━━━ Passage to read

Hypergeometric Size: Bet Sizing When Your Opponent Has Draw Outs

Author: Sigma (Twitter: @sigm_4)

1. Introduction: More than geometric? Less than geometric?

It is common knowledge that on static boards, when your range contains nuttish hands, a polarized strategy using geometric sizing can be employed. But what happens when the board becomes dynamic—should you use a size larger than geometric, or smaller?

Some might answer smaller. Their reasoning could be that since your opponent's draw hands might overtake you on later streets, it is risky to build the pot with a size that commits you to going all in.
Others might answer larger. Their reasoning could be that by making a large bet that gives your opponent's draw hands unfavorable odds to call, you can achieve equity denial against those hands.

Thus, there are incentives to adjust the bet size in both directions. However, in practice, very few players intentionally use a size larger than geometric (= hypergeometric size).
In this article, we will deepen our understanding of bet size selection—particularly hypergeometric size—when your opponent has draw outs, through model calculations.

Following the model calculations in Chapter 2 requires some familiarity with computing GTO solutions for the AKQ model (and its variants) as well as the underlying mathematical procedures, so some readers may find it challenging.
In that case, feel free to skip ahead to Chapter 3, where we compare the model results with actual spots where hypergeometric size is used.

2. Model Calculations

2.1. First Model: "Pseudodynamic" 2-Street AKQ Model

To begin, consider the following 2-street AKQ model with draw outs and variable bet sizing.

OOP: A or Q (dealt with equal probability)
IP: K
・SPR: $S$
・Betting is allowed across 2 streets (referred to as the turn and river respectively).
・On the river, either K or 2 is revealed as a community card (with probabilities $p$ and $1-p$ respectively, where $p$ is assumed to be sufficiently small).
・Raising is prohibited (not strictly necessary but simplifies the discussion).
・Bet size: $r\in[0,S]$ on the turn, $r'\in[0,S']$ on the river (where $S'$ is the SPR at the start of the river).

We assume the following GTO strategy for this model.

Turn
・OOP: Bets A as a pure bet, and bets Q at frequency $x$, where $x\in[0,1]$ is set to make IP's K indifferent between calling and folding.
・IP: K is indifferent between calling and folding.

River (after a turn bet→call sequence)
・OOP: If K is dealt on the river, OOP range checks. If 2 is dealt, OOP pure bets A and bets Q at frequency $\frac{r'}{1+r'}=:\alpha'$ (making IP's K indifferent).

━━━━━━
━━━ Data records

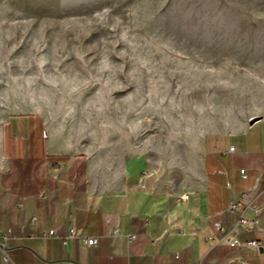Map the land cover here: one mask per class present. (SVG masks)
Returning a JSON list of instances; mask_svg holds the SVG:
<instances>
[{"label": "rangeland", "instance_id": "obj_1", "mask_svg": "<svg viewBox=\"0 0 264 264\" xmlns=\"http://www.w3.org/2000/svg\"><path fill=\"white\" fill-rule=\"evenodd\" d=\"M187 188L203 137L264 115V0H0V120Z\"/></svg>", "mask_w": 264, "mask_h": 264}, {"label": "crops", "instance_id": "obj_2", "mask_svg": "<svg viewBox=\"0 0 264 264\" xmlns=\"http://www.w3.org/2000/svg\"><path fill=\"white\" fill-rule=\"evenodd\" d=\"M255 117L239 130L206 134L196 175L183 189L155 170L120 163L97 168L90 154L55 143L41 113L7 115L0 120V237L10 230V259L264 264V211L258 210L264 205V115ZM246 190L251 207L242 215L255 218L257 227L238 224L241 243L229 245L219 237L236 225L240 211L227 206ZM70 227L77 235L64 241ZM49 229L56 234L44 237ZM91 237L95 243L84 241ZM0 264L12 263L0 256Z\"/></svg>", "mask_w": 264, "mask_h": 264}, {"label": "built area", "instance_id": "obj_3", "mask_svg": "<svg viewBox=\"0 0 264 264\" xmlns=\"http://www.w3.org/2000/svg\"><path fill=\"white\" fill-rule=\"evenodd\" d=\"M230 150H232V147L229 148ZM240 173L243 177L246 176L245 174V169H240ZM261 175H264V171H261ZM251 207V196H250V191L246 190L243 191L239 194V198L237 200H231L228 203L227 208L230 210L233 209H237L240 211V215L239 218L237 220L236 225L227 232L221 233L219 240L223 241L229 245H239L241 242L238 238L237 235V231H236V226H238V224L241 225H249L251 228L256 229L257 227V222L255 218L252 219H246L243 217V211L248 208ZM259 211L263 212L264 211V205L262 207H260L258 209ZM218 227V225H216ZM114 232L116 233L117 230L114 229ZM56 234L55 229H49L46 232L43 233L44 237H50V236H54ZM77 235V229L75 227H70L67 231V233L63 236L64 241L70 237H74ZM12 237V234L10 232V230L4 232L1 237H0V256H1V260L3 262H10L12 264L13 261L10 259L9 255H8V247H7V240ZM133 238V236L130 237V239ZM86 243L88 244H93L95 243V238H86L84 240ZM250 245H253L255 247H258V242L256 240H252L249 242Z\"/></svg>", "mask_w": 264, "mask_h": 264}, {"label": "water", "instance_id": "obj_4", "mask_svg": "<svg viewBox=\"0 0 264 264\" xmlns=\"http://www.w3.org/2000/svg\"><path fill=\"white\" fill-rule=\"evenodd\" d=\"M255 119H256L255 116L251 117V118L249 119L248 123H250V124L253 123Z\"/></svg>", "mask_w": 264, "mask_h": 264}]
</instances>
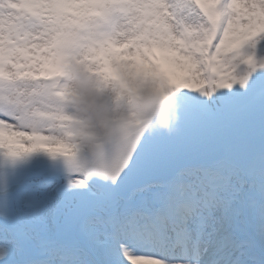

━━━━━━

Your task ▸ Carry on the article on hypergeometric bet sizing from the point where the material stops.

Result of the task ▸
・IP: If 2 is dealt, K is indifferent between calling and folding against the bet.

IP's K call frequency (fold frequency) is determined by the condition that makes OOP's Q indifferent between betting and checking, but since it does not affect the following discussion, we omit it.

Using the fact that IP's K is indifferent between calling and folding against the turn bet, we can compute OOP's EV as if K always folds:

$$ \begin{align*} \mathrm{EV}_{\mathrm{OOP}}=(\text{OOP's turn bet frequency})\times (\text{Pot size})=\frac{1+x}{2}\times 1 \end{align*} $$

Therefore, we can calculate EV by finding Q's bet frequency $x$.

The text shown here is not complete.